Which lines of the entries hold the string "openwall"? Copy each one.

[Supplied data Boundary: Start]

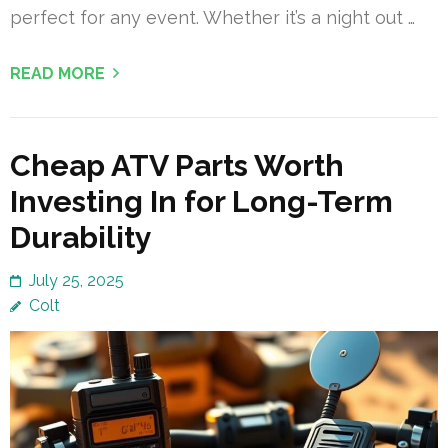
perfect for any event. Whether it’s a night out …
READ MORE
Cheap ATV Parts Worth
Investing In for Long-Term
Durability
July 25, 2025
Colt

[Supplied data Boundary: End]
[Supplied data Boundary: Start]

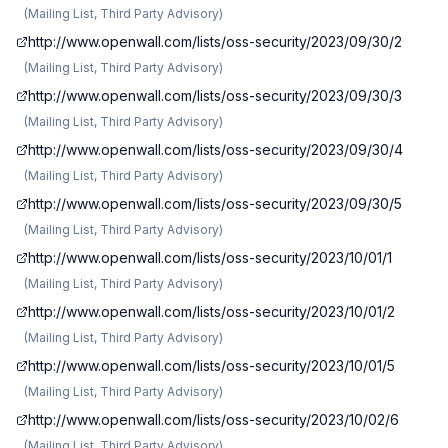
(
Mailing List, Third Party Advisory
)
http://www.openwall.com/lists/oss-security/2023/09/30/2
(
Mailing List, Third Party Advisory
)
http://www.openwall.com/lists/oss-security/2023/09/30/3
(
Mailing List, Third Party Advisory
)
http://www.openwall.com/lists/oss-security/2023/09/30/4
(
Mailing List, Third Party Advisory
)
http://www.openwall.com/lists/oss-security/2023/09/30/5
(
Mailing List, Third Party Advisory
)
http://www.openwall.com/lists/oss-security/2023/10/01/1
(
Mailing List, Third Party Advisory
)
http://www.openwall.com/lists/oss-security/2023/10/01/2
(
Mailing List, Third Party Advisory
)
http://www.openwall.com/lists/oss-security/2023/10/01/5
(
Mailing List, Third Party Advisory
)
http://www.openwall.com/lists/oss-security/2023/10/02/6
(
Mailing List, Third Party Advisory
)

[Supplied data Boundary: End]
[Supplied data Boundary: Start]

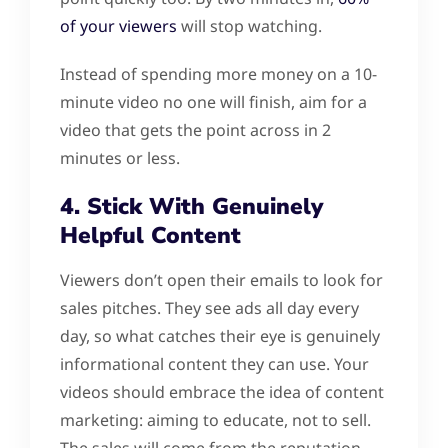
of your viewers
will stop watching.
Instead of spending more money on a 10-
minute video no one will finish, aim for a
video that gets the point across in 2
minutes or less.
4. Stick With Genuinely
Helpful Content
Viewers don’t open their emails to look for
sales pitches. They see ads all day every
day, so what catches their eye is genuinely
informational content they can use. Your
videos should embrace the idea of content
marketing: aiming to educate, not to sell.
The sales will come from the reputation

[Supplied data Boundary: End]

Reply to the task:
http://www.openwall.com/lists/oss-security/2023/09/30/2
http://www.openwall.com/lists/oss-security/2023/09/30/3
http://www.openwall.com/lists/oss-security/2023/09/30/4
http://www.openwall.com/lists/oss-security/2023/09/30/5
http://www.openwall.com/lists/oss-security/2023/10/01/1
http://www.openwall.com/lists/oss-security/2023/10/01/2
http://www.openwall.com/lists/oss-security/2023/10/01/5
http://www.openwall.com/lists/oss-security/2023/10/02/6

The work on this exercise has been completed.